Wie Caffè Manaresi die Espresso-Bar erfand
Roberto Manaresi eröffnete 1898 eine Bar mit neuartigem Konzept: Die Gäste tranken ihren Espresso im Stehen. Der Kaffee der Rösterei schmeckt heute noch so wie vor 100 Jahren.In Florenz, der Wirkungsstätte von Michelangelo, da Vinci und Boticelli, gründete Roberto Manaresi im Jahr 1898 das Unternehmen Caffè Manaresi. Auf dem Weg zur Rösterei schlängelt sich das Taxi erst durch die von Touristen überfluteten engen Gassen der im Mittelalter gewachsenen Stadt, vorbei am Ponte Veccio, bis die Stadtgrenzen erreicht sind und wir das Unternehmen in einem Industriegebiet etwa 30 Minuten südlich von Florenz finden. In dieser Firma, die heute 12 Mitarbeiter beschäftigt und die in dritter Generation von Alessandra Manaresi geführt wird, ist die Zeit stillgestanden.
Fleissige signoras bedienen die Verpackungsmaschinen und füllen die drei Mischungen ab. Der Röstmeister zerrt 60 Kilogramm schwere Kaffeesäcke auf sein Wägelchen, rollt sie wenige Meter um die Ecke, wiegt sie ab, während in der Drehtrommel die Bohnen rösten und immer intensiver duften. Dann gibt es ein kleines Büro, durch eine Glaswand getrennt, mit einem Computer, einer Sekretärin und einem Chefpult, an dem der Patron Roberto Manaresi, Sohn des Firmengründers, sitzt.
«Die Turiner haben die Maschinen erfunden, wir die Art und Weise, wie die Italiener ihren Kaffee trinken», erzählt Roberto Manaresi. In der Via De› Lamberti, neben der Kirche von Orsanmichele eröffnete 1898 das Caffè Manaresi mit einem neuartigen Konzept: Die Leute tranken den caffè im Stehen an der Bar.

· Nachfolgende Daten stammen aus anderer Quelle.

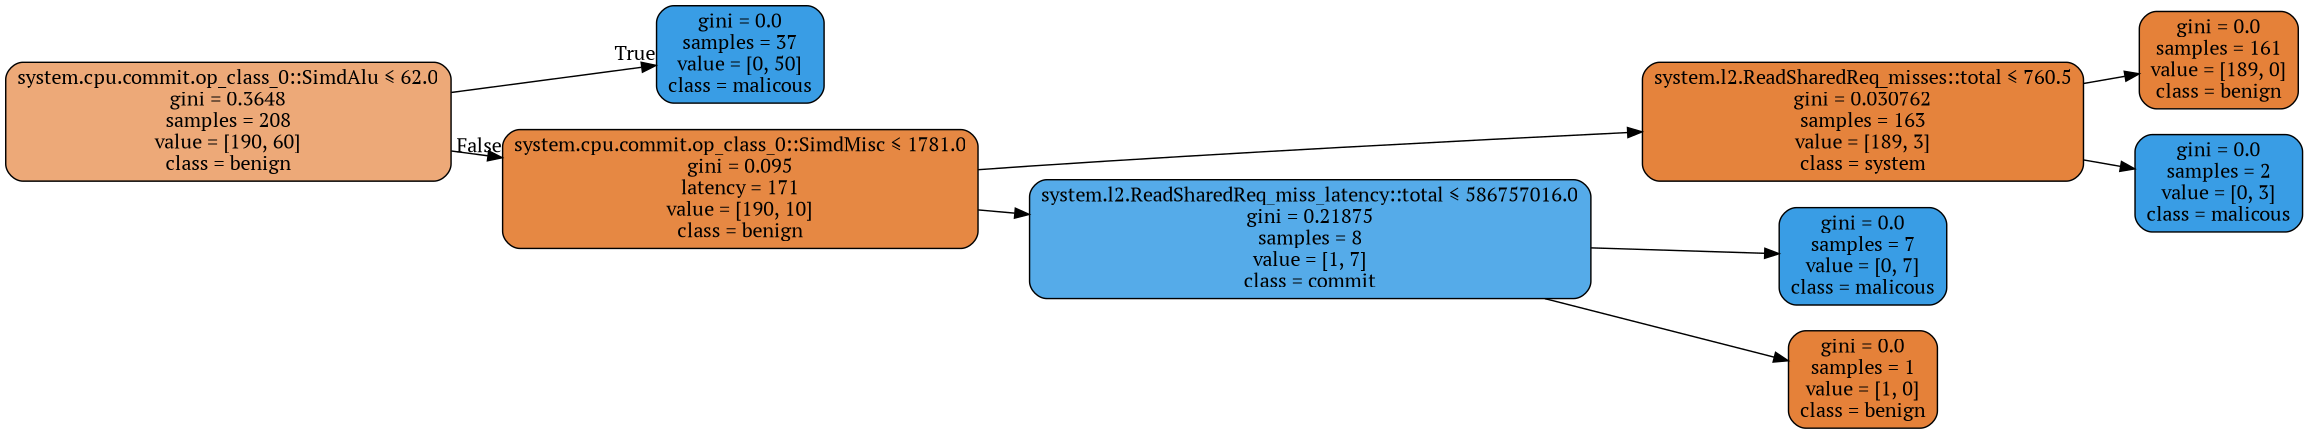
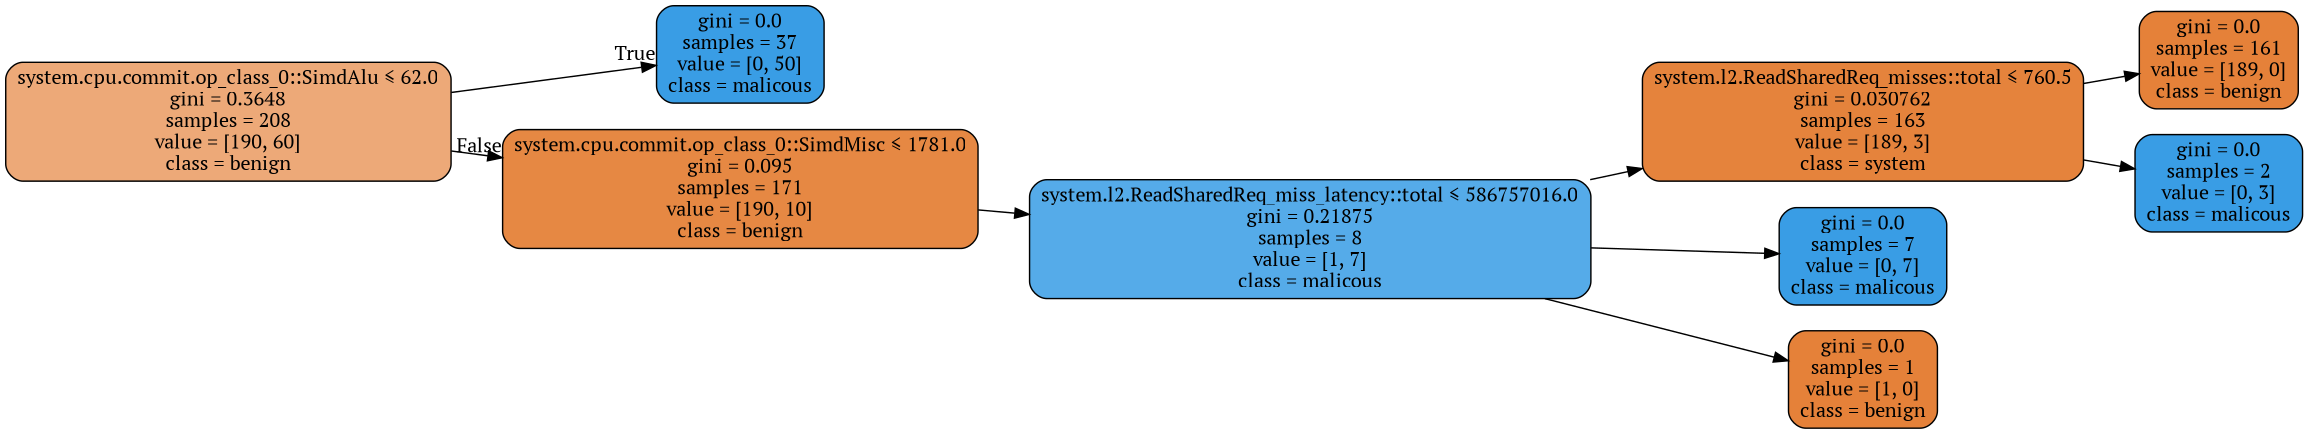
  digraph {
    fontname="PT Serif"
    rankdir=LR
    node [color=black fillcolor="#399de5" fontname="PT Serif" shape=box style="filled, rounded"]
    edge [fontname="PT Serif"]
    n1 [fillcolor="#eda978" label=<system.cpu.commit.op_class_0::SimdAlu &le; 62.0<br/>gini = 0.3648<br/>samples = 208<br/>value = [190, 60]<br/>class = benign>]
    n2 [label=<gini = 0.0<br/>samples = 37<br/>value = [0, 50]<br/>class = malicous>]
-   n3 [fillcolor="#e68843" label=<system.cpu.commit.op_class_0::SimdMisc &le; 1781.0<br/>gini = 0.095<br/>latency = 171<br/>value = [190, 10]<br/>class = benign>]
+   n3 [fillcolor="#e68843" label=<system.cpu.commit.op_class_0::SimdMisc &le; 1781.0<br/>gini = 0.095<br/>samples = 171<br/>value = [190, 10]<br/>class = benign>]
    n4 [fillcolor="#e5833c" label=<system.l2.ReadSharedReq_misses::total &le; 760.5<br/>gini = 0.030762<br/>samples = 163<br/>value = [189, 3]<br/>class = system>]
-   n5 [fillcolor="#55abe9" label=<system.l2.ReadSharedReq_miss_latency::total &le; 586757016.0<br/>gini = 0.21875<br/>samples = 8<br/>value = [1, 7]<br/>class = commit>]
+   n5 [fillcolor="#55abe9" label=<system.l2.ReadSharedReq_miss_latency::total &le; 586757016.0<br/>gini = 0.21875<br/>samples = 8<br/>value = [1, 7]<br/>class = malicous>]
    n6 [fillcolor="#e58139" label=<gini = 0.0<br/>samples = 161<br/>value = [189, 0]<br/>class = benign>]
    n7 [label=<gini = 0.0<br/>samples = 2<br/>value = [0, 3]<br/>class = malicous>]
    n8 [label=<gini = 0.0<br/>samples = 7<br/>value = [0, 7]<br/>class = malicous>]
    n9 [fillcolor="#e58139" label=<gini = 0.0<br/>samples = 1<br/>value = [1, 0]<br/>class = benign>]
    n1 -> n2 [headlabel=True labelangle=45 labeldistance=2.5]
    n1 -> n3 [headlabel=False labelangle=-45 labeldistance=2.5]
-   n3 -> n4
+   n5 -> n4
    n3 -> n5
    n4 -> n6
    n4 -> n7
    n5 -> n8
    n5 -> n9
  }
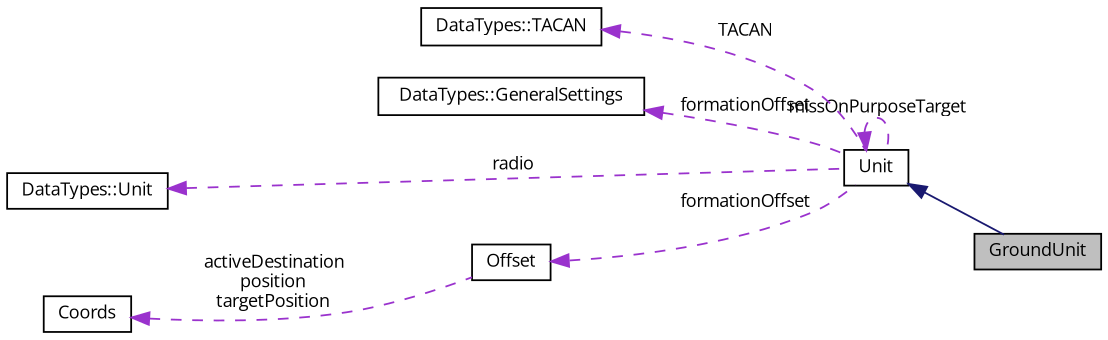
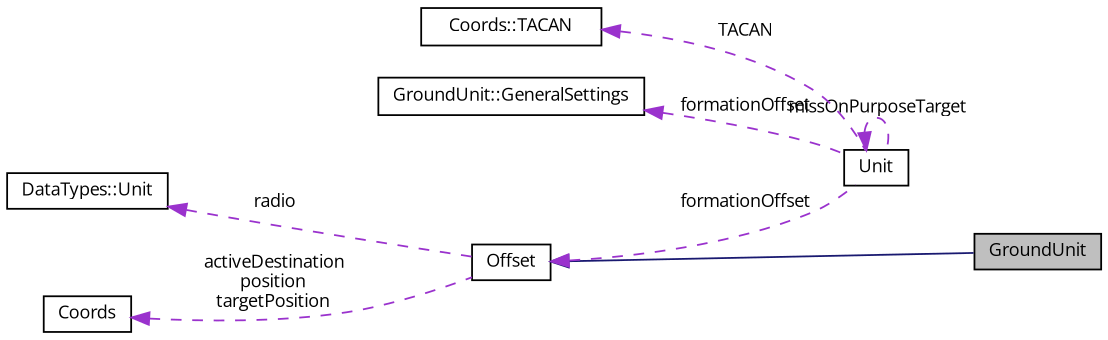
  digraph {
    fontname="Open Sans"
    rankdir=LR
    node [color=black fillcolor=white fontname="Open Sans" fontsize=10 shape=record style=filled]
    edge [color=darkorchid3 dir=back fontname="Open Sans" fontsize=10 labelfontname=Helvetica labelfontsize=10 style=dashed]
    n1 [fillcolor=grey75 fontcolor=black height=0.2 label=GroundUnit width=0.4]
    n2 [height=0.2 label=Unit width=0.4]
-   n3 [height=0.2 label="DataTypes::GeneralSettings" width=0.4]
+   n3 [height=0.2 label="GroundUnit::GeneralSettings" width=0.4]
    n4 [height=0.2 label=Offset width=0.4]
    n5 [height=0.2 label="DataTypes::Unit" width=0.4]
-   n6 [height=0.2 label="DataTypes::TACAN" width=0.4]
+   n6 [height=0.2 label="Coords::TACAN" width=0.4]
    n7 [height=0.2 label=Coords width=0.4]
-   n2 -> n1 [color=midnightblue style=solid]
+   n4 -> n1 [color=midnightblue style=solid]
    n2 -> n2 [label=" missOnPurposeTarget"]
    n3 -> n2 [label=" formationOffset"]
    n4 -> n2 [label=" formationOffset"]
-   n5 -> n2 [label=" radio"]
+   n5 -> n4 [label=" radio"]
    n6 -> n2 [label=" TACAN"]
    n7 -> n4 [label=" activeDestination\nposition\ntargetPosition"]
  }
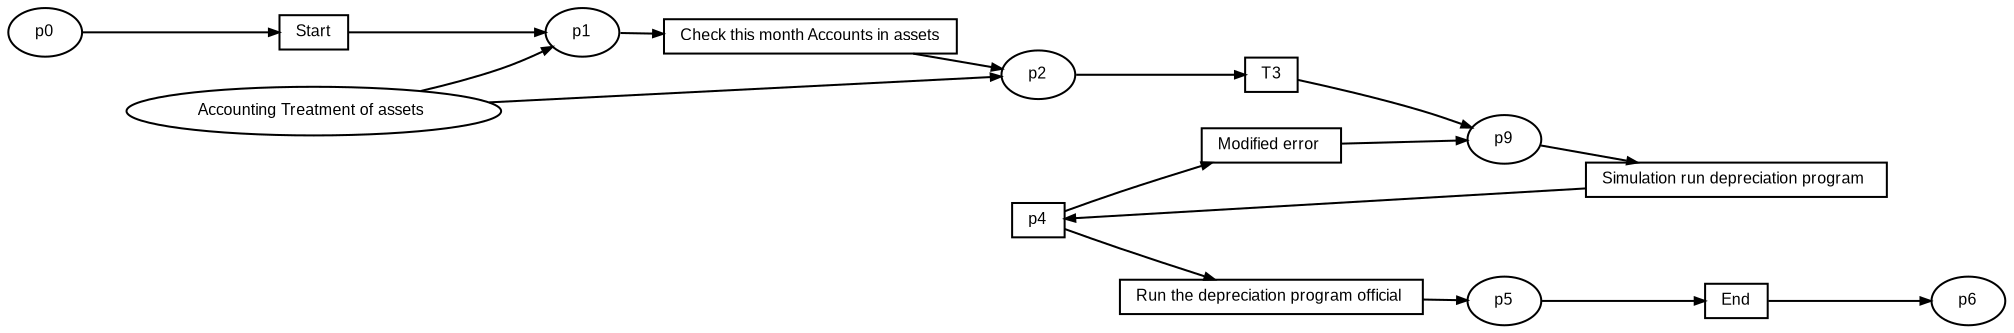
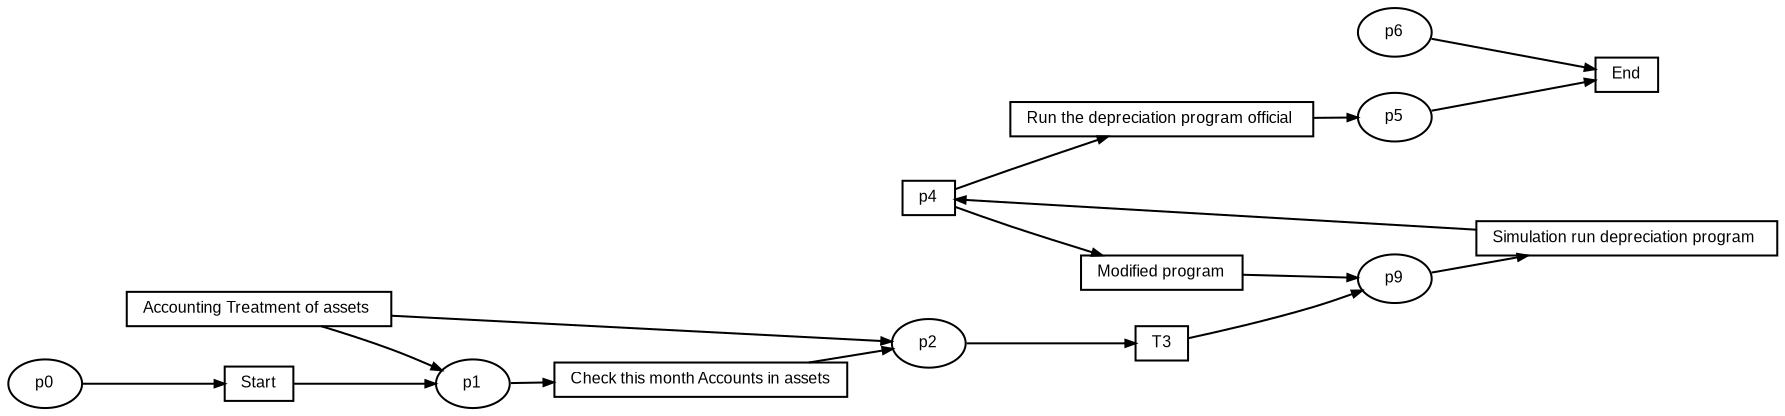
  digraph {
    fontname=Arial
    fontsize=8
    rankdir=LR
    ranksep=.3
    remincross=true
    node [fontname=Arial fontsize=8 shape=box]
    edge [arrowsize=0.5]
    n1 [height=.2 label=End width=.2]
    n2 [height=.2 label=p6 shape=oval width=.2]
    n3 [height=.2 label="Run the depreciation program official " width=.2]
    n4 [height=.2 label=p5 shape=oval width=.2]
-   n5 [height=.2 label="Modified error " width=.2]
+   n5 [height=.2 label="Modified program" width=.2]
    n6 [height=.2 label=p9 shape=oval width=.2]
    n7 [height=.2 label="Simulation run depreciation program " width=.2]
    n8 [height=.2 label=p4 width=.2]
    n9 [height=.2 label=T3 width=.2]
-   n10 [height=.2 label="Accounting Treatment of assets " shape=ellipse width=.2]
+   n10 [height=.2 label="Accounting Treatment of assets " width=.2]
    n11 [height=.2 label=p1 shape=oval width=.2]
    n12 [height=.2 label=p2 shape=oval width=.2]
    n13 [height=.2 label="Check this month Accounts in assets" width=.2]
    n14 [height=.2 label=Start width=.2]
    n15 [height=.2 label=p0 shape=oval width=.2]
-   n1 -> n2
+   n2 -> n1
    n3 -> n4
    n4 -> n1
    n5 -> n6
    n6 -> n7
    n7 -> n8
    n8 -> n3
    n8 -> n5
    n9 -> n6
    n10 -> n11
    n10 -> n12
    n11 -> n13
    n12 -> n9
    n13 -> n12
    n14 -> n11
    n15 -> n14
  }
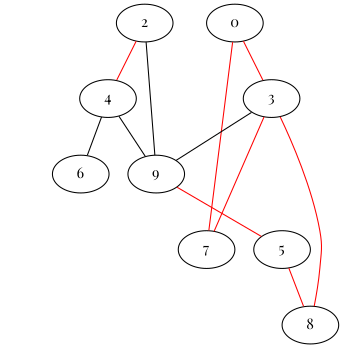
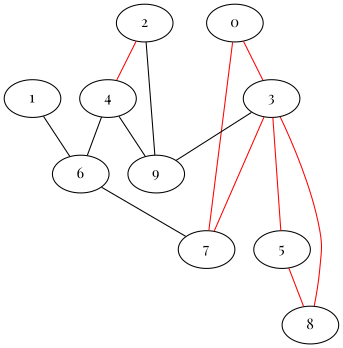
  graph {
    fontname="Playfair Display"
    node [fontname="Playfair Display"]
    edge [color=red fontname="Playfair Display"]
    0
    7
    3
+   1
    6
    2
    9
    4
    8
    5
    0 -- 7
    0 -- 3
    3 -- 7
    3 -- 9 [color=""]
    3 -- 8
-   9 -- 5
+   3 -- 5
+   1 -- 6 [color=""]
+   6 -- 7 [color=""]
    2 -- 9 [color=black]
    2 -- 4
    4 -- 6 [color=""]
    4 -- 9 [color=""]
    5 -- 8
  }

Das Caffè de ‹Ritti war erfunden. Gegen das kapitalintensive Bar-Geschäft – viele italienische Röstereien rüsten Bars mit Maschinen aus und binden sie so an das Unternehmen – entschied sich Roberto Manaresi bewusst. Die Rösterei verkauft ihre Produkte heute hauptsächlich über den Detailhandel direkt an italienische Haushalte. Dreissig Prozent der Produktion geht in den Export: Nach ganz Europa und auch nach Afrika.
Heute sei das Geschäft einfacher und schwieriger zugleich, sagt Alessandra. Die Kommunikation mit den Kunden sei einfacher geworden, die Kundenwünsche aber immer schwieriger zu verstehen. Deshalb mache man ganz einfach weiterhin alles so, wie vor 100 Jahren. Zum Glück! Was alle Kunden von Caffè Manaresi bekommen, ist ein sehr traditioneller, handwerklicher und mit Liebe produzierter Caffè. Bei Caffè Manaresi gibt es keine Forschung, keine Marketing-Pläne, keine Wachstums-Ziele. Stattdessen setzt das Unternehmen auf Werte und Tradition. Hier sind wir sehr nahe am italienischen Espresso.
Roberto Manaresi ist stolz auf seinen Kaffee, der seit 100 Jahren unverändert schmeckt. «Wenn sich der Rohkaffee verändert, verändern wir die Mischungen», sagt Tochter und Firmenchefin Alessandra. Eine Weltkarte mit unzähligen Stecknadeln zeigt, wo Manaresi ihren Kaffee bezieht. «Robusta» sei der Körper des Kaffees, ohne ihn gehe es nicht. Deshalb hat auch die Röstung mit der goldenen Verpackung, traditionell das Aushängeschild vieler italienischer Röstereien, einen Robusta-Anteil von «maximal 20 Prozent».
Vom Röstmeister bis zur Verpackerin stellt sich jeder stolz hinter die machina und macht dem Besucher einen caffè. Ohne das Kaffeepulver exakt zu dosieren, einfach mit Gefühl. Auch die Postbotin, die während unseres Besuchs vorbei kommt, nimmt die Einladung auf einen Espresso gerne an und findet: «È meravoglioso questo caffè».